Re: [PATCH] gpio: cdev: fix a crash on line-request release

From: Kent Gibson
Date: Wed May 24 2023 - 00:36:41 EST


On Wed, May 24, 2023 at 10:09:42AM +0800, Kent Gibson wrote:
> On Wed, May 24, 2023 at 07:58:36AM +0800, Kent Gibson wrote:
> > On Tue, May 23, 2023 at 05:51:01PM +0200, Bartosz Golaszewski wrote:
> > > When a GPIO device is forcefully unregistered, we are left with an
> > > inactive object. If user-space kept an open file descriptor to a line
> > > request associated with such a structure, upon closing it, we'll see the
> > > kernel crash due to freeing unexistent GPIO descriptors.
> > >
> >
> > > @@ -1565,17 +1571,21 @@ static ssize_t linereq_read(struct file *file, char __user *buf,
> > >
> > > static void linereq_free(struct linereq *lr)
> > > {
> > > + struct gpio_device *gdev = lr->gdev;
> > > unsigned int i;
> > >
> > > for (i = 0; i < lr->num_lines; i++) {
> > > if (lr->lines[i].desc) {
> > > edge_detector_stop(&lr->lines[i]);
> > > - gpiod_free(lr->lines[i].desc);
> > > + down_write(&gdev->sem);
> > > + if (gdev->chip)
> > > + gpiod_free(lr->lines[i].desc);
> > > + up_write(&gdev->sem);
>
> Ummm, taking another look at the oops I sent you, the crash actually
> occurs in edge_detector_stop():
>
> May 23 11:47:06 firefly kernel: [ 4216.877056] Call Trace:
> May 23 11:47:06 firefly kernel: [ 4216.877512] <TASK>
> May 23 11:47:06 firefly kernel: [ 4216.877924] irq_domain_deactivate_irq+0x19/0x30
> May 23 11:47:06 firefly kernel: [ 4216.878543] free_irq+0x257/0x360
> May 23 11:47:06 firefly kernel: [ 4216.879056] linereq_free+0x9b/0xe0
> May 23 11:47:06 firefly kernel: [ 4216.879608] linereq_release+0xc/0x20
> May 23 11:47:06 firefly kernel: [ 4216.880230] __fput+0x87/0x240
> May 23 11:47:06 firefly kernel: [ 4216.880744] task_work_run+0x54/0x80
>
> That free_irq() call is in edge_detector_stop() (which apparently is inlined),
> not in gpiod_free().
>
> So pretty sure this patch doesn't even solve my problem, but I will test
> it to confirm.
>

Yeah, doesn't fix my problem still crashes.
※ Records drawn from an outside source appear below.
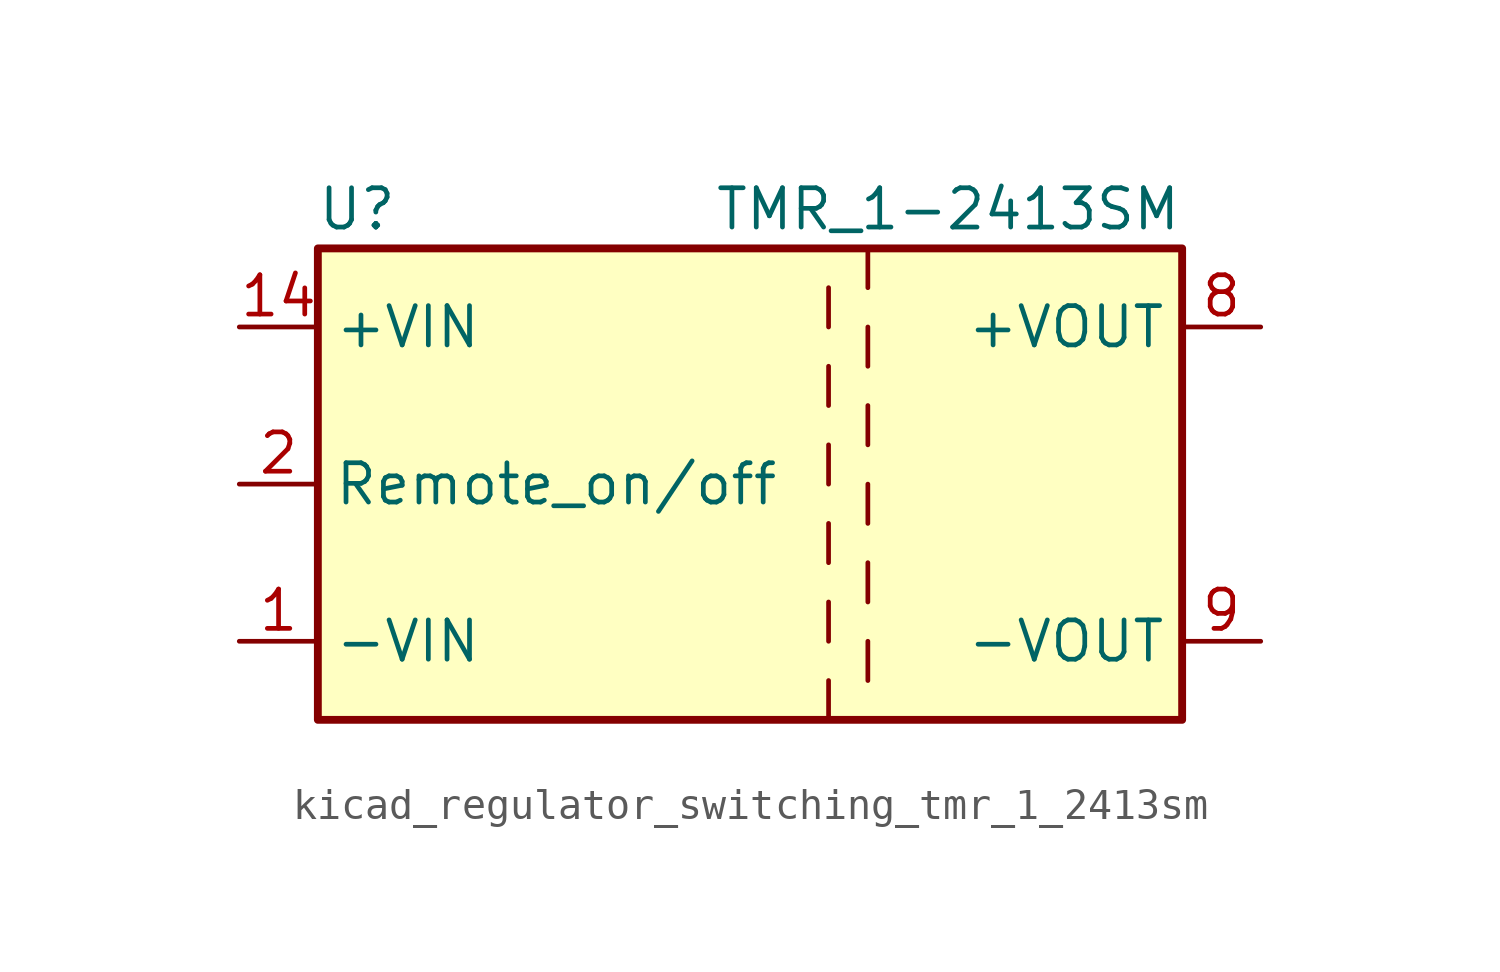
<source format=kicad_sym>
(kicad_symbol_lib
  (version 20220914)
  (generator kicad_symbol_editor)
  (symbol "kicad_regulator_switching_tmr_1_2413sm"
    (property "Reference" "U"
      (at -16.51 8.89 0)
      (effects (font (size 1.27 1.27))))
    (property "Value" "TMR_1-2413SM"
      (at 10.16 8.89 0)
      (effects (font (size 1.27 1.27)) (justify right)))
    (symbol "kicad_regulator_switching_tmr_1_2413sm_0_1"
      (rectangle (start -17.78 7.62) (end 10.16 -7.62) (stroke (width 0.254) (type default)) (fill (type background)))
      (polyline (pts (xy -1.27 -6.35) (xy -1.27 -7.62)) (stroke (width 0) (type default)) (fill (type none)))
      (polyline (pts (xy -1.27 -3.81) (xy -1.27 -5.08)) (stroke (width 0) (type default)) (fill (type none)))
      (polyline (pts (xy -1.27 -1.27) (xy -1.27 -2.54)) (stroke (width 0) (type default)) (fill (type none)))
      (polyline (pts (xy -1.27 1.27) (xy -1.27 0)) (stroke (width 0) (type default)) (fill (type none)))
      (polyline (pts (xy -1.27 3.81) (xy -1.27 2.54)) (stroke (width 0) (type default)) (fill (type none)))
      (polyline (pts (xy -1.27 6.35) (xy -1.27 5.08)) (stroke (width 0) (type default)) (fill (type none)))
      (polyline (pts (xy 0 -5.08) (xy 0 -6.35)) (stroke (width 0) (type default)) (fill (type none)))
      (polyline (pts (xy 0 -2.54) (xy 0 -3.81)) (stroke (width 0) (type default)) (fill (type none)))
      (polyline (pts (xy 0 0) (xy 0 -1.27)) (stroke (width 0) (type default)) (fill (type none)))
      (polyline (pts (xy 0 2.54) (xy 0 1.27)) (stroke (width 0) (type default)) (fill (type none)))
      (polyline (pts (xy 0 5.08) (xy 0 3.81)) (stroke (width 0) (type default)) (fill (type none)))
      (polyline (pts (xy 0 7.62) (xy 0 6.35)) (stroke (width 0) (type default)) (fill (type none))))
    (symbol "kicad_regulator_switching_tmr_1_2413sm_1_1"
      (pin power_in line (at -20.32 -5.08 0) (length 2.54) (name "-VIN" (effects (font (size 1.27 1.27)))) (number "1" (effects (font (size 1.27 1.27)))))
      (pin power_in line (at -20.32 5.08 0) (length 2.54) (name "+VIN" (effects (font (size 1.27 1.27)))) (number "14" (effects (font (size 1.27 1.27)))))
      (pin input line (at -20.32 0 0) (length 2.54) (name "Remote_on/off" (effects (font (size 1.27 1.27)))) (number "2" (effects (font (size 1.27 1.27)))))
      (pin no_connect line (at 10.16 2.54 180) (length 2.54) hide (name "NC" (effects (font (size 1.27 1.27)))) (number "6" (effects (font (size 1.27 1.27)))))
      (pin no_connect line (at 10.16 -2.54 180) (length 2.54) hide (name "NC" (effects (font (size 1.27 1.27)))) (number "7" (effects (font (size 1.27 1.27)))))
      (pin power_out line (at 12.7 5.08 180) (length 2.54) (name "+VOUT" (effects (font (size 1.27 1.27)))) (number "8" (effects (font (size 1.27 1.27)))))
      (pin power_out line (at 12.7 -5.08 180) (length 2.54) (name "-VOUT" (effects (font (size 1.27 1.27)))) (number "9" (effects (font (size 1.27 1.27))))))))
</source>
If the line request doesn't have edge detection enabled (so no
irq) then I don't get a crash.
i.e. use gpioset to request the line, rather than gpiomon.

(To provide background for anyone else trying to follow along, the
scenario is:
1. create a gpio-sim
2. request a line
3. destroy the gpio-sim
4. release the line.

3 triggers this error:

May 24 11:11:12 firefly kernel: [ 200.027280] gpio_stub_drv gpiochip0: REMOVING GPIOCHIP WITH GPIOS STILL REQUESTED

and 4 triggers a crash - if the requested line holds an irq.)

I would point out:
/**
* gpiochip_remove() - unregister a gpio_chip
* @gc: the chip to unregister
*
* A gpio_chip with any GPIOs still requested may not be removed.
*/
void gpiochip_remove(struct gpio_chip *gc)

which is where that dev_crit() is, so destroying the gpio-sim has already
invalidated that contract.

Anyway, it seems my problem is the forced removal of the gpiochip invalidates
the irq that the line request is holding.
Not sure how best to deal with that.

Moving the edge_detector_stop() inside the "if (gdev->chip)" check of
your patch does prevent crash.
But in that case edge_detector_stop() does other cleanup that is no longer
getting done.
Perhaps if the chip is gone then zero line->irq prior to calling
edge_detector_stop()?
Again, this is starting to feel like a hack for gpiolib not being good
at telling the client that it has to pull the rug.
Though according the the gpiochip_remove() docs, it WONT pull the rug,
so you get that.

Cheers,
Kent.